Acciaio ha il merito di stringere lo sguardo sul malessere della provincia italiana nella quale la crisi economica ed industriale si è diventata anche crisi irreversibile dei rapporti umani all’interno di una inguaribile sfiducia nel futuro. Sono i frutti di una pericolosa regressione non soltanto industriale, che ha cancellato ogni solidarietà operaia che diventa episodica e legata ai rapporti personali. Sono finiti i tempi delle amicizie eterne e durature, dei vitelloni e di ogni altro genere di sfaccendati le cui amicizie potevano essere minate soltanto da incomprensioni per lo più amorose. Nello stesso momento però il film si intesse delle ricchezza di altri rapporti quelli difficili, ma indispensabili tra le due giovani protagoniste. Due vite in bilico, due vite in pericolo, due differenti caratteri, due modi di fuggire da una odiosa mediocrità provinciale.

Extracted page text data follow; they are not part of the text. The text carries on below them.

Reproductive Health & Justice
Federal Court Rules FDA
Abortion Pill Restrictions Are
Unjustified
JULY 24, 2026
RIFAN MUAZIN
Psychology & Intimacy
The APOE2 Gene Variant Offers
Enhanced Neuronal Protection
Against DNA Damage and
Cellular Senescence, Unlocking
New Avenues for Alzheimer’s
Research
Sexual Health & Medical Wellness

Praticando un cinema “d’altri tempi” Mordini diventa esempio di un efficace pragmatismo che ha il merito di intervenire, senza presunzione, ma con la consapevolezza di una buona conoscenza dei caratteri e dei temi, sulla realtà d’ogni giorno nella quale domina l’impossibilità di uno stabile e duraturo radicamento nei luoghi di nascita e crescita e in questo difficile rapporto si trovano le ragioni che fanno da ostacolo alla possibile via d’uscita. Da qui il progressivo senso di grave disagio che Mordini fa emergere nei raporti che dividono Anna e Francesca, che si legge nell’irrisolto rapporto tra Alessio ed Elena, nel conflittuale, rapporto tra Alessio e Anna ed il padre colpevole della sua costante assenza dalle mura domestiche. Il desiderio però è quello di una ricomposizione dei rapporti ed è Alessio che si assumerà il carico di questo compito. Il suo sacrificio finale, va letto come estremo atto d’amore perché possa realizzarsi l’indispensabile ricostituzione di rapporti, perché possa riconoscersi una speranza che sia viatico per il futuro.

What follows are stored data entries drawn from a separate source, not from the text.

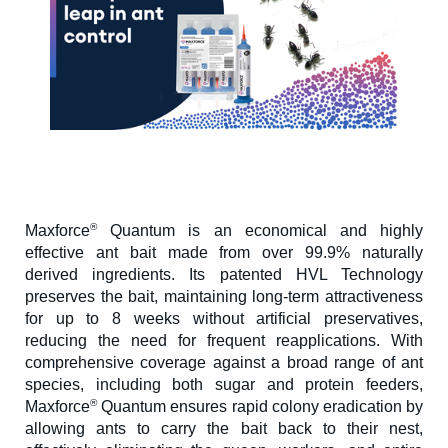
®
Maxforce
Quantum is an economical and highly
effective ant bait made from over 99.9% naturally
derived ingredients. Its patented HVL Technology
preserves the bait, maintaining long-term attractiveness
for up to 8 weeks without artificial preservatives,
reducing the need for frequent reapplications. With
comprehensive coverage against a broad range of ant
species, including both sugar and protein feeders,
®
Maxforce
Quantum ensures rapid colony eradication by
allowing ants to carry the bait back to their nest,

Acciaio è un film che ha il merito di appartenere alla categoria di quei trasparenti, in cui l’onestà delle intenzioni corrisponde alla sincerità della resa finale, qualità non così frequenti nel cinema italiano.

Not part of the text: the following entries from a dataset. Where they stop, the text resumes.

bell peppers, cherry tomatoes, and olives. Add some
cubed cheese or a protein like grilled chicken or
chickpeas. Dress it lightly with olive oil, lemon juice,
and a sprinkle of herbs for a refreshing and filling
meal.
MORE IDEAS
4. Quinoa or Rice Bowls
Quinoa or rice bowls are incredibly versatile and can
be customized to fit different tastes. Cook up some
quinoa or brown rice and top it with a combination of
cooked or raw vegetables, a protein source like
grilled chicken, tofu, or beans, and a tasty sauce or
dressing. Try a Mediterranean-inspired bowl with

Un particolare merito va riconosciuto al cast che costituisce una squadra sulla quale sarà possibile contare anche in futuro. Infatti, se già ci erano note le qualità di Michele Riondino e quelle di Vittoria Puccini nel ruolo di Elena, abbiamo potuto apprezzare la sensibilità espressiva della giovanissima Matilde Giannini che ha conferito alla sua Anna una presenza scenica modulata sui mezzi toni e quelle di Anna Bellezza che ha dato corpo ad una credibile Francesca divisa tra la normalità quotidiana e la pericolosa trasgressione frutto di un costante desiderio di fuga sempre inespresso.